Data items

____________________

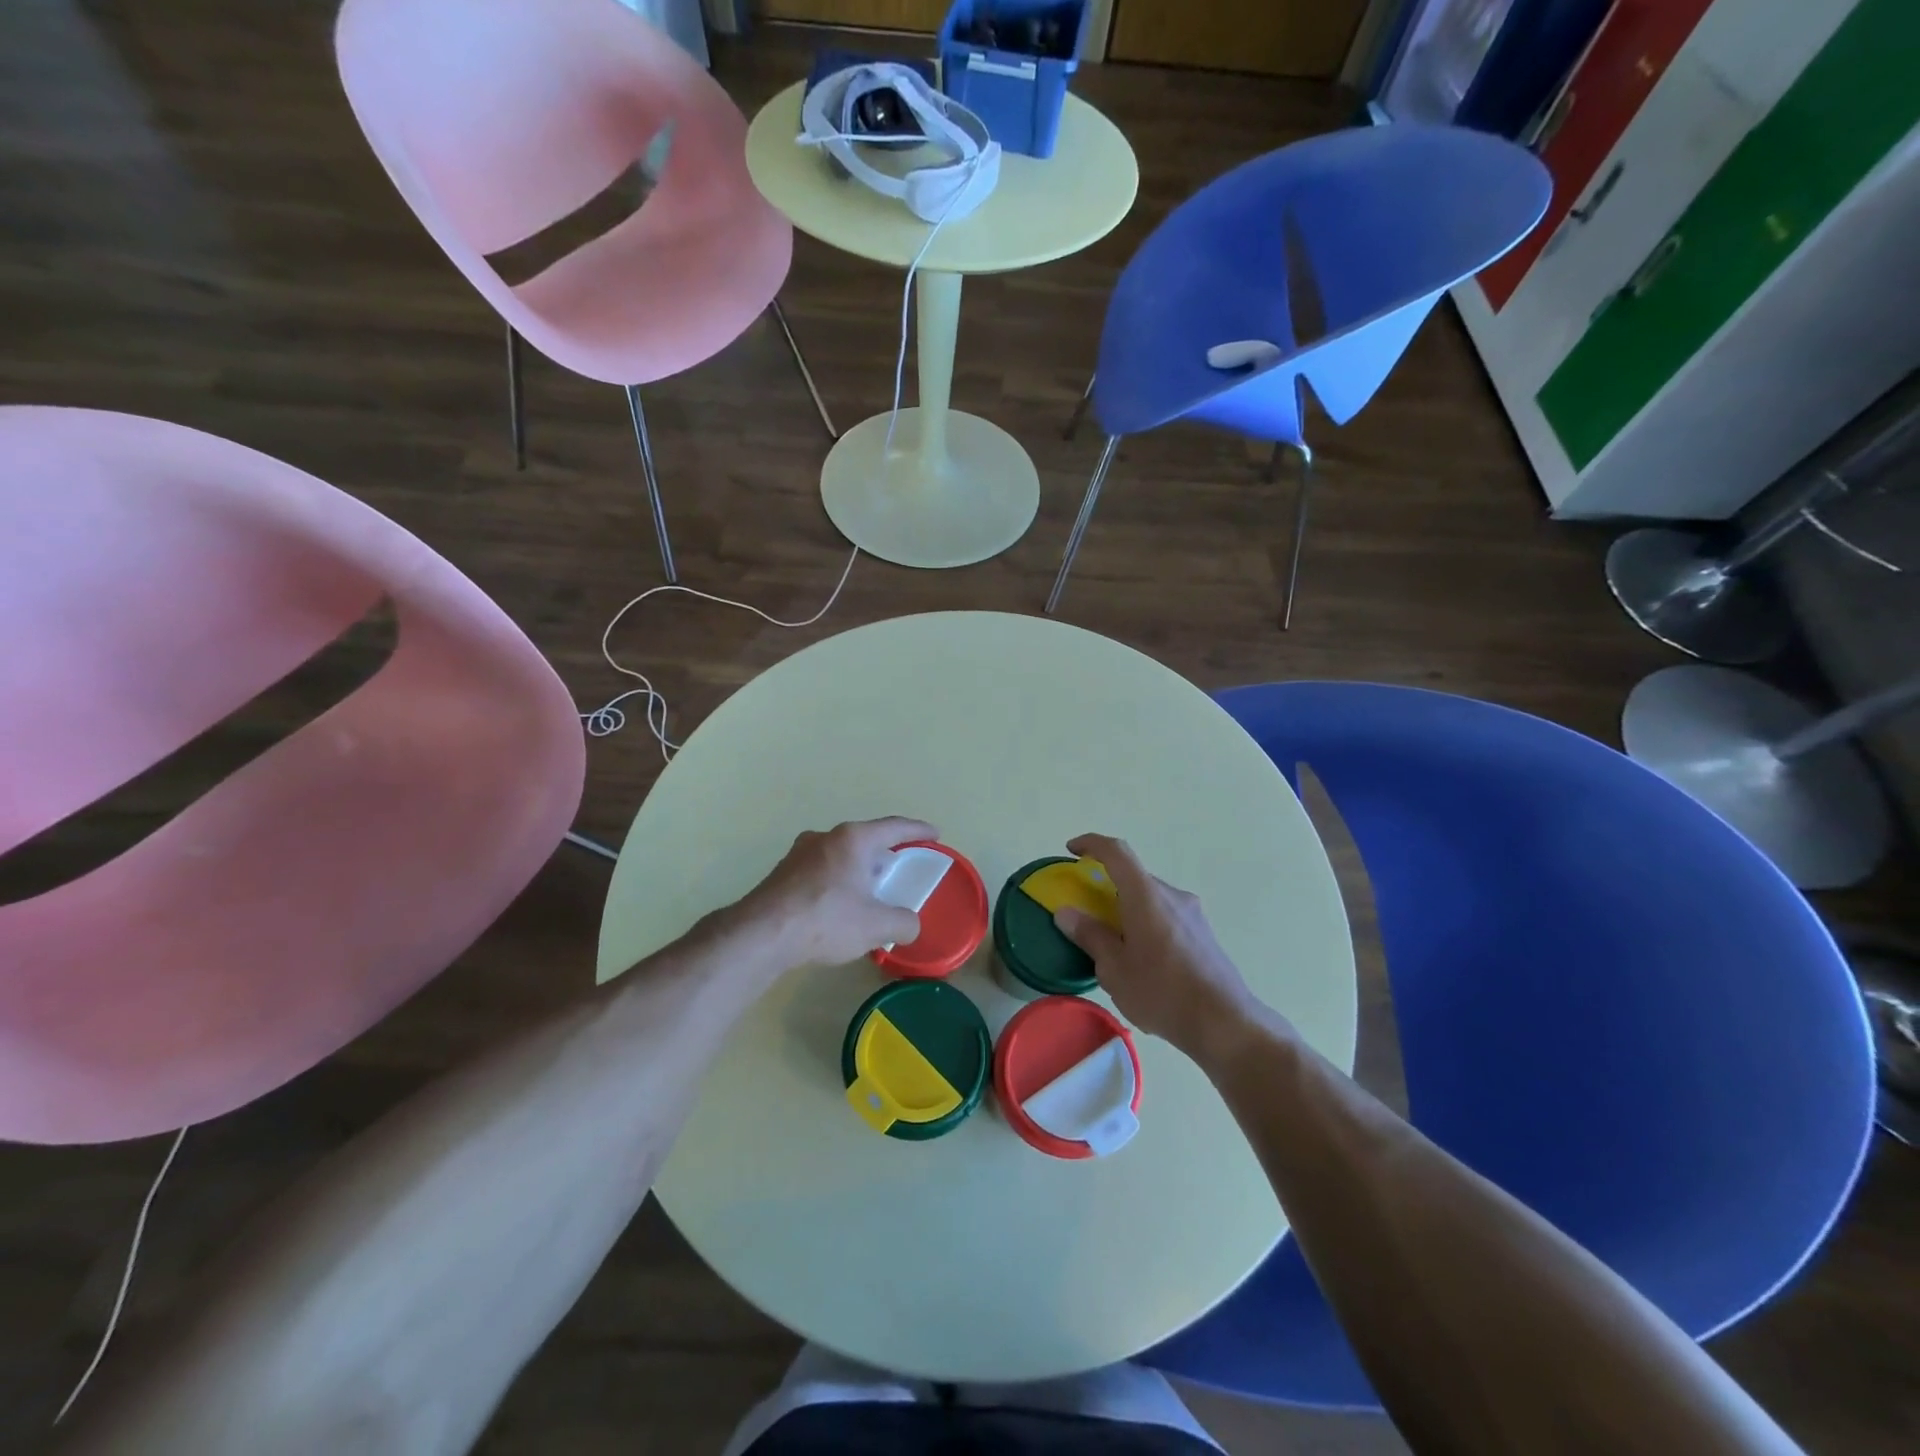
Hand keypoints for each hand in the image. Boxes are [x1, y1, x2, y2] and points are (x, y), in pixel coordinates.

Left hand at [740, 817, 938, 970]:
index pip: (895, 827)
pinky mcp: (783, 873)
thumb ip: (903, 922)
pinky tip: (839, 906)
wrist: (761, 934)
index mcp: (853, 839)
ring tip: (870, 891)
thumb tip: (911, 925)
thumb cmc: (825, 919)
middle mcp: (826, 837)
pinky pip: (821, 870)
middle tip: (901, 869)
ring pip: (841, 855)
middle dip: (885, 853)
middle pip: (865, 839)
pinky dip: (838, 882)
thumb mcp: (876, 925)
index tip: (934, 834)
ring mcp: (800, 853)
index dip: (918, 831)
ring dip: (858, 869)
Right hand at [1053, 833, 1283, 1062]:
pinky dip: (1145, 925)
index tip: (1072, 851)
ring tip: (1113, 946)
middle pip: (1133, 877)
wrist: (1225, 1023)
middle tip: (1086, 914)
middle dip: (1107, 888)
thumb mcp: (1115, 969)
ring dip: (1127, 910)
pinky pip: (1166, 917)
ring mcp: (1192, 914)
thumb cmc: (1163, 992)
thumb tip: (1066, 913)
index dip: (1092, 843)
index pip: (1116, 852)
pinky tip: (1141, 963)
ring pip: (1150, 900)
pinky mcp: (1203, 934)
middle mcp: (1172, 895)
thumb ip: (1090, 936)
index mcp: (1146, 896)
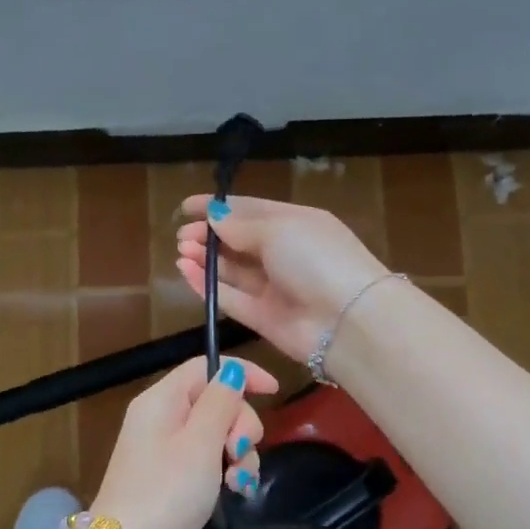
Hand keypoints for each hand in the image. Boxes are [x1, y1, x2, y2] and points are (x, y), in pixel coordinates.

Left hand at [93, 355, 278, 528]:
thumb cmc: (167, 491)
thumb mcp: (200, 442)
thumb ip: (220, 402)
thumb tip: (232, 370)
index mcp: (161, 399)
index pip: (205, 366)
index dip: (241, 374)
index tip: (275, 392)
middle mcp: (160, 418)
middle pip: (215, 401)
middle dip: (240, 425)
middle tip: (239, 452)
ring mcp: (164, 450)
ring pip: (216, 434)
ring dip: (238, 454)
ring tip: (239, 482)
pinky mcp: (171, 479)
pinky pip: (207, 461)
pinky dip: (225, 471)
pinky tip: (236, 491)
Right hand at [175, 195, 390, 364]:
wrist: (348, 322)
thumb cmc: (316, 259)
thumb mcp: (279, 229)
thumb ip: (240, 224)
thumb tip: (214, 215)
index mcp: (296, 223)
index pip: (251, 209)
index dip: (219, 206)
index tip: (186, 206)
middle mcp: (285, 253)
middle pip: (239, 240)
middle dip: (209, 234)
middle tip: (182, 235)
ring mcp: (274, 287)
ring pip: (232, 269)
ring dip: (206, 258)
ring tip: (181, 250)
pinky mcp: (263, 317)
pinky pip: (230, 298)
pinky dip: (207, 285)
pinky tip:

____________________

▶ **Task prompt**
From the first line to the last, give the data again exactly, but without pictures.

▶ **Result below**
Hand keypoints for each hand in the image. Boxes are [x1, y1, x2, y2] and points are (x, y), in pixel coordinates.

Left hand at [740, 817, 938, 970]:
index pip: (895, 827)
pinky mcp: (783, 873)
thumb ip: (903, 922)
pinky tip: (839, 906)
wrist: (761, 934)
index mcp: (853, 839)
ring tip: (870, 891)
thumb tip: (911, 925)
thumb cmc: (825, 919)
middle mcp: (826, 837)
pinky pip: (821, 870)
middle tip: (901, 869)
ring pip: (841, 855)
middle dip: (885, 853)
middle pip: (865, 839)
pinky dip: (838, 882)
thumb mcp: (876, 925)
index tip: (934, 834)
ring mcp: (800, 853)
index dip: (918, 831)
ring dip: (858, 869)
Right hand at [1053, 833, 1283, 1062]:
pinky dip: (1145, 925)
index tip: (1072, 851)
ring tip: (1113, 946)
middle pip: (1133, 877)
wrist: (1225, 1023)
middle tip: (1086, 914)
middle dip: (1107, 888)
thumb mcp: (1115, 969)
ring dip: (1127, 910)
pinky pip: (1166, 917)
ring mcp: (1192, 914)
thumb cmc: (1163, 992)
thumb tip: (1066, 913)
index dip: (1092, 843)
index pip: (1116, 852)
pinky tip: (1141, 963)
ring pip: (1150, 900)
pinky mcp: (1203, 934)
middle mcp: (1172, 895)
thumb ip: (1090, 936)
index mcp: (1146, 896)
Hand keypoints for each hand in the image. Boxes are [x1, y1, x2, y2] and points are (x, y), in pixel coordinates.

Left hand at [93, 355, 278, 528]:
thumb cmc: (167, 491)
thumb mcp: (200, 442)
thumb ip: (220, 402)
thumb tip: (232, 370)
index mcp: (161, 399)
index pip: (205, 366)
index dip: (241, 374)
index tip: (275, 392)
middle mcp: (160, 418)
middle pip: (215, 401)
middle dip: (240, 425)
middle tip: (239, 452)
ring mcp: (164, 450)
ring pip: (216, 434)
ring dip: (238, 454)
ring tip: (239, 482)
pinky mcp: (171, 479)
pinky pip: (207, 461)
pinky dip: (225, 471)
pinky tip: (236, 491)
Right hand at [175, 195, 390, 364]:
wrist: (348, 322)
thumb cmc: (316, 259)
thumb mcp: (279, 229)
thumb ip: (240, 224)
thumb tip: (214, 215)
index mcp: (296, 223)
index pip: (251, 209)
index dip: (219, 206)
index tip: (186, 206)
middle mcp: (285, 253)
middle pip: (239, 240)
middle dip: (209, 234)
middle tip: (182, 235)
ring mcp: (274, 287)
ring pip: (232, 269)
ring dip: (206, 258)
ring tip: (181, 250)
pinky mcp: (263, 317)
pinky pip: (230, 298)
pinky dip: (207, 285)
pinky tip:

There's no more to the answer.